Dieter F. Uchtdorf (of the first presidency)
- I was busy multitasking enough that i missed Henry B. Eyring’s announcement of the first speaker. Fortunately, the first speaker’s voice is recognizable enough that i didn’t even have to look to see the identification banner.
- This is a very classically-structured address. This is making me happy.
- If you’re playing a general conference drinking game, we just had the use of “beloved prophet”, pronounced as one word—that’s two shots of Diet Dr. Pepper.
- Interesting pivot, switching from the need for people to move forward in their individual spiritual lives to the need for people to move forward in their service to others.
- He referred to his wife by first name. This makes me happy.

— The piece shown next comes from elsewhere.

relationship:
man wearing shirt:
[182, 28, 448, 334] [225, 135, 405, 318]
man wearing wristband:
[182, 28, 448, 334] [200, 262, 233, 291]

- Self-deprecating aviation meta-joke FTW!
- I like St. Francis of Assisi, and he just gave one of my favorite St. Francis lines. I like having a member of the first presidency who uses pre-Restoration religious references at the rate he does.
As the song started, i got to thinking that only the Mormon Tabernacle Choir could make “Hark, All Ye Nations” sound like a dirge. It got better as it went along, but really only because the organ carried it at times.
Henry B. Eyring (of the first presidency), opening remarks
- Another mention of the anniversary of the church welfare program. It’s almost like the first presidency is trying to make sure nobody forgets it today, even if it got ignored by everybody else yesterday.